The selection of solver and its integrator are key factors that affect the solution efficiency and accuracy. This simulation used Gear Stiff integrator (GSTIFF) and (SI1) integrator formulation. The integration tolerance was set as 0.00001 and the step size was 0.00001 second.
Fig. 4. The DHH pumping unit dynamic model
Fig. 5. The experimental suspension point load of pumping unit
4.4. Experimental test
To verify the simulated results, an experimental test was conducted for the CYJS10537HB type DHH pumping unit to obtain the suspension point indicator diagram and dynamic stress process in the same working condition. In this test, a wireless indicator diagram collector, as shown in Fig. 6 left part, was employed to collect the load and displacement signal of suspension point, and then the tested signals were transformed to the indicator diagram illustrated in Fig. 5.
Fig. 6. The test of indicator diagram and stress for a CYJS10537HB type DHH pumping unit
To test the stress changing process of area near pin A and pin B, four vertical arranged strain gauges with full bridge circuit, as point 14 demonstrated in Fig. 6 right part, were bonded to the surface. The strain signal was recorded with the indicator diagram synchronously, and then was transformed to stress accompanied with crank rotation angle in computer.

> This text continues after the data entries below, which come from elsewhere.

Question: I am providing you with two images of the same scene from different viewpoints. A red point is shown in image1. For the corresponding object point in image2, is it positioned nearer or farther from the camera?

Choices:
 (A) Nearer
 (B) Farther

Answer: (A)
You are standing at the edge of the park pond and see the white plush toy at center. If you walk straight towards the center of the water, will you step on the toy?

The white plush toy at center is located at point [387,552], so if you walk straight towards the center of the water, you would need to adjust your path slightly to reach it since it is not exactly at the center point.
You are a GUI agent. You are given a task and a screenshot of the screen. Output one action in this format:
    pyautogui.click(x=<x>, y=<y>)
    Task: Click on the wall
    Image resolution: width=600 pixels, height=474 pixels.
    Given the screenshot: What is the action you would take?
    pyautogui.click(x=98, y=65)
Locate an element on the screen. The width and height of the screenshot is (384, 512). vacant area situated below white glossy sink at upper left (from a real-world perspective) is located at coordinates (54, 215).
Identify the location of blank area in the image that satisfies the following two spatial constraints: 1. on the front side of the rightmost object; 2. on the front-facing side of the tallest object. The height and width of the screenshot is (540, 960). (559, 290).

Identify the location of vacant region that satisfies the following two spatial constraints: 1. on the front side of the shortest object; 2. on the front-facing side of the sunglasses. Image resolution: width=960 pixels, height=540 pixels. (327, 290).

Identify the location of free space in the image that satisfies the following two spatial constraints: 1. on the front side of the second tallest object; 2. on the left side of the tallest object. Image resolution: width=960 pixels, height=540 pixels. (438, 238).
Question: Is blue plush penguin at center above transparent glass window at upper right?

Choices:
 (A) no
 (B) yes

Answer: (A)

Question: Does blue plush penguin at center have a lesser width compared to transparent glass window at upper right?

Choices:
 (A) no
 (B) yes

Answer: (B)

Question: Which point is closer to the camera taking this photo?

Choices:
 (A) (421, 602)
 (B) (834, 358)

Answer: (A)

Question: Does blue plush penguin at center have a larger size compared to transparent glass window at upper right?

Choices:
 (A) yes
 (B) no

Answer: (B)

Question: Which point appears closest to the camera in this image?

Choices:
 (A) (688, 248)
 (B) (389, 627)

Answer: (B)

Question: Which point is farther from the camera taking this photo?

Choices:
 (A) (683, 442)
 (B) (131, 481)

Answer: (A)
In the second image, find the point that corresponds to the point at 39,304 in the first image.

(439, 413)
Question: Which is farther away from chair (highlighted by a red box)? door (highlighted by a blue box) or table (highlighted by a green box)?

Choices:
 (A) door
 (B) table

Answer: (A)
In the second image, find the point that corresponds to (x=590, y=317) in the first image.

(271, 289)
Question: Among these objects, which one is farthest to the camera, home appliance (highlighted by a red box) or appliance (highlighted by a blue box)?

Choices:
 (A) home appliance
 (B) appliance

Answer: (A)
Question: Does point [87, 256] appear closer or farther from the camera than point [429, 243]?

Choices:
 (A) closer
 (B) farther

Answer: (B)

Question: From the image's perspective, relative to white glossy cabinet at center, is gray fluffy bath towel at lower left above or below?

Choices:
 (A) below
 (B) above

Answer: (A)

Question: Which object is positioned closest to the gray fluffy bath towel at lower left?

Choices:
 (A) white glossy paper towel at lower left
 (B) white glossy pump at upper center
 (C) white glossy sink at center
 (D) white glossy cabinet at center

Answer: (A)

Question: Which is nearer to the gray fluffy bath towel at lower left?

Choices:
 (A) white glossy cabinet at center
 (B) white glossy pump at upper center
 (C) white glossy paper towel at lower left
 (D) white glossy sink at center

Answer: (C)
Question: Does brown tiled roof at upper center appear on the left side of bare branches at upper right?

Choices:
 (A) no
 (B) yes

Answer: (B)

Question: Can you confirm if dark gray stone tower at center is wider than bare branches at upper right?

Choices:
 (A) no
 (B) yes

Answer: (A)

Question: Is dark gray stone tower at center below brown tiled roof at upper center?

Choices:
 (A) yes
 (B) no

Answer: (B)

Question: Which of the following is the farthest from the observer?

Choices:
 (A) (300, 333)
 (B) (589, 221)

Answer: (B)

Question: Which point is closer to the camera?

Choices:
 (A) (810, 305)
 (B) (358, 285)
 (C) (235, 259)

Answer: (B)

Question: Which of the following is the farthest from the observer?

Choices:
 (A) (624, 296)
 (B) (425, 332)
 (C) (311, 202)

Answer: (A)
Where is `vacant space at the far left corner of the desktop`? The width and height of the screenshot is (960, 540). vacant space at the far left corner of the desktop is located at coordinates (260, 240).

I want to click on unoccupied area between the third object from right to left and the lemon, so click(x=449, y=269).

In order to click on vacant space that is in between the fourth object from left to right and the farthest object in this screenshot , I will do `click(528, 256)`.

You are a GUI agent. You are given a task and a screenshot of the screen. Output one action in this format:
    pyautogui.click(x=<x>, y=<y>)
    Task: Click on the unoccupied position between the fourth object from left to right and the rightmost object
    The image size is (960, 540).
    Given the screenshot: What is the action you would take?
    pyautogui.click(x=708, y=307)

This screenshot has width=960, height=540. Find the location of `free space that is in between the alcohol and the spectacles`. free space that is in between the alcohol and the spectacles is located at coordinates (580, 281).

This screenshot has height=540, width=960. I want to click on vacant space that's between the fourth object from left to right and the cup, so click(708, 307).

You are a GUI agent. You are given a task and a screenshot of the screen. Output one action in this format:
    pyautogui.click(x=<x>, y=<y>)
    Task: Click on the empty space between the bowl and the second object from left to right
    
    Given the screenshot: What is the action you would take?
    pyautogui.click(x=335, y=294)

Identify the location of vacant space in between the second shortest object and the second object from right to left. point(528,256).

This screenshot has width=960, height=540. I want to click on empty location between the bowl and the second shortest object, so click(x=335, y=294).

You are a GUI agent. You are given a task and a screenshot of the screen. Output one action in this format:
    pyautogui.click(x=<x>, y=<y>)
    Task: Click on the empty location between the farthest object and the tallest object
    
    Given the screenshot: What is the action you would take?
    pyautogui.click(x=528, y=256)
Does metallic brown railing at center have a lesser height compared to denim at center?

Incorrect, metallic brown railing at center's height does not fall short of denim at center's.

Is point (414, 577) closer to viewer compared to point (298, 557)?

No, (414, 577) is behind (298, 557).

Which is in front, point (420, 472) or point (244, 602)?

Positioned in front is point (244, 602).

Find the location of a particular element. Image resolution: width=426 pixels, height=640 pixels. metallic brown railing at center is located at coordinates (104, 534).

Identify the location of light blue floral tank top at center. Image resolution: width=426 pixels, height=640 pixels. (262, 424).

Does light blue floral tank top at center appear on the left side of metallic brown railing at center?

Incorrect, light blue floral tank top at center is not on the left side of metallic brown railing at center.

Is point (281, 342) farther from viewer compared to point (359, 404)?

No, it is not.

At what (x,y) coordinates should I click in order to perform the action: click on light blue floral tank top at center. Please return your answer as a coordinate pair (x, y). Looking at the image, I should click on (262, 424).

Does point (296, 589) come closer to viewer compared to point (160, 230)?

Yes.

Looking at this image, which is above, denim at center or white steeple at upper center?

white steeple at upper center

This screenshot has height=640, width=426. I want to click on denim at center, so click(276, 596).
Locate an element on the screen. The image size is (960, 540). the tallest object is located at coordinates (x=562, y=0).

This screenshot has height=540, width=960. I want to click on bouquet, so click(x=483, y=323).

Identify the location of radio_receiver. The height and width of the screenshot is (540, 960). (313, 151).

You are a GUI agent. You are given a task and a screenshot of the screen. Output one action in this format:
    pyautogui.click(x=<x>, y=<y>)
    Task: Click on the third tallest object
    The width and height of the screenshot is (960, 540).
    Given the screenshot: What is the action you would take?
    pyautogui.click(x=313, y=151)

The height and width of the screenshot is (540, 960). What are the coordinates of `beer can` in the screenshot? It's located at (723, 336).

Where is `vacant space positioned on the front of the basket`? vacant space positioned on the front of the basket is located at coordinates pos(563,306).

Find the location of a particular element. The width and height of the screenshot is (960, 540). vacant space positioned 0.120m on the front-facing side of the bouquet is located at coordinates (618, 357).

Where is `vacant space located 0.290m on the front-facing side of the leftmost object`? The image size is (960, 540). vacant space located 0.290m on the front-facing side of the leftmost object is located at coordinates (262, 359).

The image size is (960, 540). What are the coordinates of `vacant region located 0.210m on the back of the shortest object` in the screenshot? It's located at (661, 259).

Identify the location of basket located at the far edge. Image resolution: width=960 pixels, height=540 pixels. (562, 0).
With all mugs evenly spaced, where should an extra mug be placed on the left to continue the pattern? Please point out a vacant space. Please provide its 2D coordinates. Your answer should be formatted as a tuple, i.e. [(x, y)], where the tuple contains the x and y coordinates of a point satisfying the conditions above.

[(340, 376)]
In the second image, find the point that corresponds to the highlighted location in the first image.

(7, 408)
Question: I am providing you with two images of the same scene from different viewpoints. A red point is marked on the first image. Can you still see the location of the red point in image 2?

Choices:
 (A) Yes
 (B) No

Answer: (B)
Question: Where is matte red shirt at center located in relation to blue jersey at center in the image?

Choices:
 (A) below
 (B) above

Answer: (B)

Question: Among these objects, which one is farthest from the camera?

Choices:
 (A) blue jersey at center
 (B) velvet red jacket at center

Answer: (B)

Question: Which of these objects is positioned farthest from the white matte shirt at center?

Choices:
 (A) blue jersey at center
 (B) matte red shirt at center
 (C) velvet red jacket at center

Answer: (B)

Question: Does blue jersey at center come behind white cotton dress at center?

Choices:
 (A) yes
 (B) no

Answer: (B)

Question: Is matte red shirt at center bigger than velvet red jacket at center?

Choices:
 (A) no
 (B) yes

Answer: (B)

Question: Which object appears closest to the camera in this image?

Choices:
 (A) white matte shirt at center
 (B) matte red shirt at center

4.5. Results and discussion
We choose one test point from each pin, and the model experimental tested dynamic stress of point 1 and point 3 were shown as blue line in Fig. 7(a) and Fig. 7(b) respectively. We can observe that dynamic stress in two points both exhibit periodic fluctuations, and the alternating stress amplitude is 12.87 MPa for point 1, and 21.87 MPa for point 3. Though they are both in the range of material allowable stress, point 3 appears tensile and compressive stress alternately, and this made the components easier to occur fatigue cracks after a long and high frequent cycle working period.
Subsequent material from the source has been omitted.